What Does an Electrical Engineer Do?
Electrical engineers work with everything from robots to laser technology to Wi-Fi. Keep reading to learn more about what electrical engineers do and what it takes to become one. Schools offering Electrical Engineering degrees can also be found in these popular choices.
Electrical engineers create and implement electrical systems for everything from houses to rockets. Devices that transmit signals such as GPS and radar are products of electrical engineering. As an electrical engineer, you'll focus on power generation and transmission processes. You'll also experiment with new ways to use electronics, like using biomedical devices that allow physicians to accurately assess a patient's condition without an invasive procedure.

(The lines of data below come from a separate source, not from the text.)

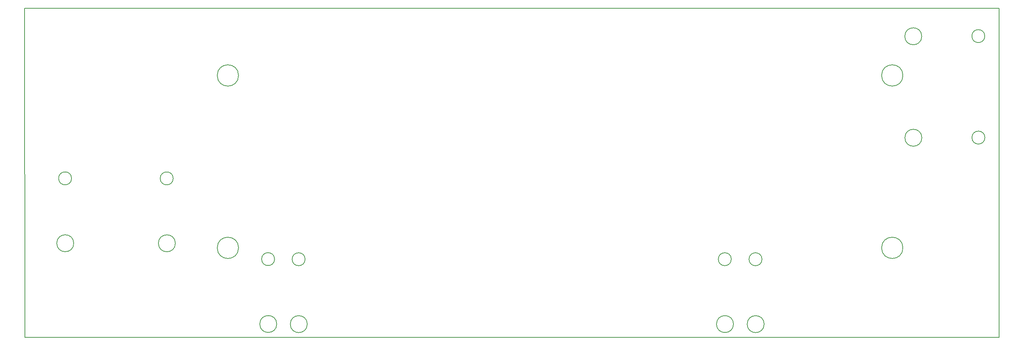
<source format=gbr>
G04 #@! TF.GenerationSoftware,KiCad,Pcbnew,7.0.8*
G04 #@! TF.CreationDate,2024-08-20T17:03:02+09:00*
G04 #@! TF.ProjectId,tacash36,74616361-7368-4333-962e-6b696361645f,rev?*
G04 #@! TF.SameCoordinates,Original*
G04 #@! TF.FileFunction,Profile,NP*
%FSLAX46Y46*%
G04 Gerber Fmt 4.6, Leading zero omitted, Abs format (unit mm)*
G04 Created by KiCad (PCBNEW 7.0.8) date 2024-08-20 17:03:02*
%MOMM*%
%LPD*%
G01*
G04 APERTURE LIST*
G04 #@! TA.AperFunction,Profile*
%ADD10C,0.150000*%
G04 #@! TD*
G04 #@! TA.AperFunction,Profile*
%ADD11C,0.200000*%
G04 #@! TD*
G04 APERTURE END LIST*
D10*
X15780000Y-31090000D02*
G75*
G03*
X15780000Y-31090000I-1520000J0D01*
G01*
X146690000Y-50090000D02*
G75*
G03*
X146690000Y-50090000I-1520000J0D01*
G01*
X154400000Y-65360000D02*
G75*
G03*
X154400000Y-65360000I-1990000J0D01*
G01*
X40070000Y-65330000D02*
G75*
G03*
X40070000Y-65330000I-1990000J0D01*
G01*
X206180000Y-21490000D02*
G75*
G03*
X206180000Y-21490000I-1520000J0D01*
G01*
X209555000Y8880000D02*
X209555000Y-68490000D01*
X191390000Y-21530000D02*
G75*
G03*
X191390000Y-21530000I-1990000J0D01*
G01*
X39560000Y-50070000D02*
G75*
G03*
X39560000Y-50070000I-1520000J0D01*
G01*
D11*
X31110000Y-6880000D02*
G75*
G03*
X31110000Y-6880000I-2500000J0D01*
G01*
D10*
X153890000Y-50100000D02*
G75*
G03*
X153890000Y-50100000I-1520000J0D01*
G01*
X206160000Y2370000D02*
G75*
G03*
X206160000Y2370000I-1520000J0D01*
G01*
X147200000Y-65350000D02*
G75*
G03*
X147200000Y-65350000I-1990000J0D01*
G01*
X209555000Y-68490000D02*
X-19040000Y-68450000D01*
X191370000Y2330000D02*
G75*
G03*
X191370000Y2330000I-1990000J0D01*
G01*
X209555000Y8880000D02*
X-19050000Y8880000D01*
D11*
X186950000Y-47420000D02*
G75*
G03*
X186950000Y-47420000I-2500000J0D01*
G01*
X31110000Y-47420000D02*
G75*
G03*
X31110000Y-47420000I-2500000J0D01*
G01*
D10*
X-8060000Y-31080000D02*
G75*
G03*
X-8060000Y-31080000I-1520000J0D01*
G01*
X-7550000Y-46340000D02*
G75*
G03*
X-7550000Y-46340000I-1990000J0D01*
G01*
X16290000Y-46350000D02*
G75*
G03*
X16290000Y-46350000I-1990000J0D01*
G01*
X47230000Y-65360000D02*
G75*
G03*
X47230000Y-65360000I-1990000J0D01*
G01*
D11*
X186950000Y-6880000D02*
G75*
G03*
X186950000Y-6880000I-2500000J0D01*
G01*
D10*
X-19040000Y-68450000D02*
X-19050000Y8880000D01*
X46720000Y-50100000D02*
G75*
G03*
X46720000Y-50100000I-1520000J0D01*
G01*
M02*

</source>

Important Facts About This Occupation
|Licensure||Not required, but a Professional Engineering license may be earned for career advancement|
|Key Skills||Math, interpersonal, concentration, initiative|
|Work Environment||Office environment; some on-site work|
|Similar Occupations||Aerospace engineer, biomedical engineer, electrician, sales engineer|
One of the options you'll have if you become an electrical engineer is research in new technology. Energy conservation is becoming increasingly important, and electrical engineers are at the forefront in developing new ways to use solar, wind, water, and other natural sources for power generation. Some fields of research an electrical engineer may opt to focus on include:
Ships use an enormous amount of energy, and they can require multiple power systems to run every type of ship operations, from navigation to weapons. Electrical engineers are investigating the feasibility of using superconductors to run all ship systems. Electric motors run by superconductors use less energy and take up less space than traditional motors
Scientists study natural phenomena and disasters through satellite and relay systems. Electrical engineers help create these systems and ensure that satellites remain functional while orbiting the Earth.
Electrical engineers are working to refine things like fingerprint identification systems. For example, a fingerprint applied to a rubber glove may be mistaken for an actual fingerprint by the system, allowing access to an unauthorized individual. Through electrical engineering expertise, systems can be upgraded to recognize the difference between the rubber glove and the actual human fingerprint.
To become an electrical engineer, you'll need a strong foundation in math and science. Many colleges and universities offer programs accredited by the Accreditation Board for Engineering and Technology, Inc. (ABET) at both bachelor's and graduate levels. Electrical engineers can generally get entry-level jobs with a bachelor's degree, but if you plan on a career in higher levels of research, you may need a master's or doctorate degree.
Employment Outlook and Salary Statistics
The employment of electrical engineers is predicted to grow by about 1% between 2014 and 2024, reports the U.S. Bureau of Labor Statistics (BLS, www.bls.gov). The BLS published the median annual salary of such engineers as $91,410 in May 2014. It also noted that engineers working for independent writers, artists, and performers made $125,070 annually in 2014, which was the highest average salary across all industries of employment for electrical engineers.